Spencer v. South Carolina Tax Comm'n
Headline: Tax dispute between a couple and South Carolina’s tax agency affirmed by an equally divided Court, leaving the lower-court decision in place without a reported majority opinion.
Holding: The Court, equally divided, affirmed the lower court’s judgment and left that decision in place while issuing no majority opinion; one Justice did not participate.
- Leaves the lower-court judgment in place for these parties.
- Records an affirmance without a reported majority opinion for guidance.
- One Justice did not participate in the decision.
Summary
Background
The case involves Spencer and his wife on one side and the South Carolina Tax Commission on the other, as shown by the case title.
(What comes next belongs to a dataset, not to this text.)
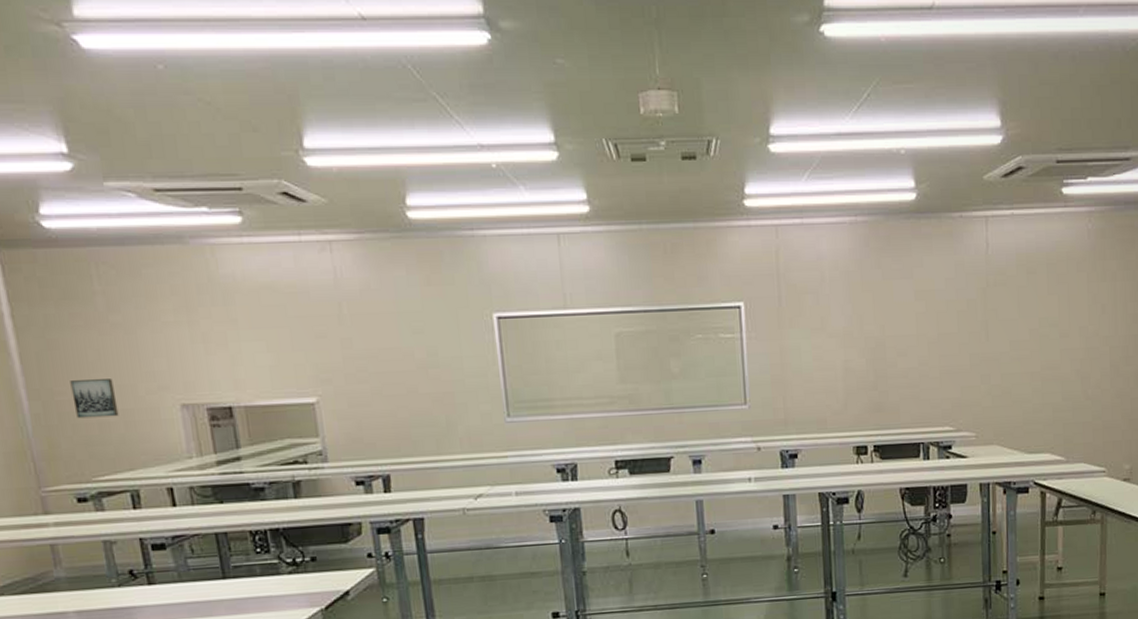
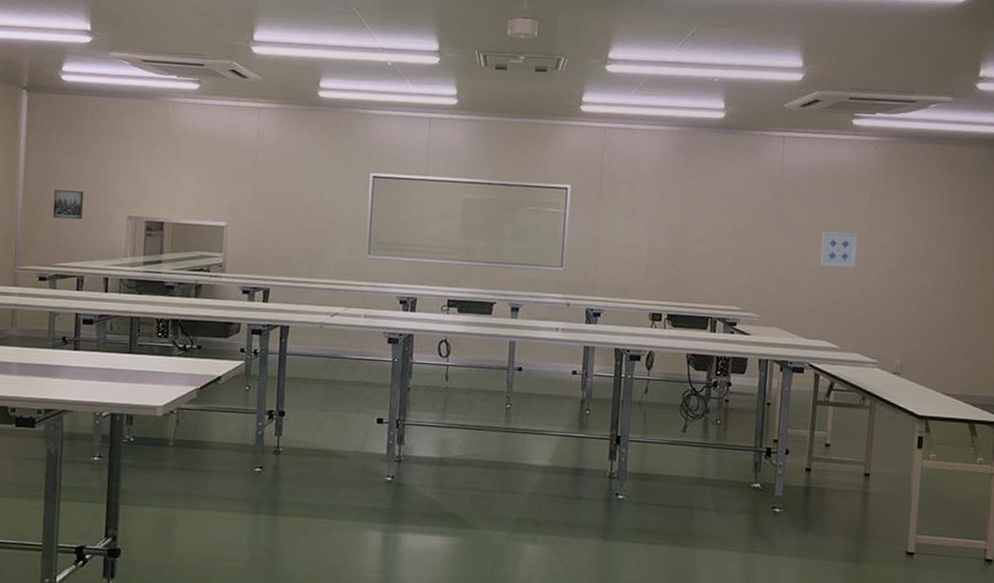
wall art: none [1037,325,1077,367] -> present [819,231,858,267]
The short opinion record provided here does not include the underlying facts or the lower court’s detailed ruling; it shows only that the case was argued before the Supreme Court and considered by the Justices.
Reasoning
The Court issued a brief per curiam entry stating: "The judgment is affirmed by an equally divided Court." The opinion includes the further fact that Justice Powell took no part in the decision. Beyond that single-line disposition, the published entry does not include a signed majority opinion or an explanation of the Court’s legal reasoning in this document.
Real world impact
Because the Supreme Court’s entry affirms by an equal division, the immediate practical result is that the lower-court judgment stands for these parties. The short published entry records the outcome but does not set out a majority rationale for other courts to follow. The decision therefore resolves this particular appeal in favor of the party that prevailed below, while the broader legal questions and underlying facts remain undocumented in this opinion.
Dissents or concurrances
The opinion’s notes record that multiple amici, including many state attorneys general and the Council of State Governments, filed briefs urging affirmance. No separate concurring or dissenting opinion appears in the text supplied.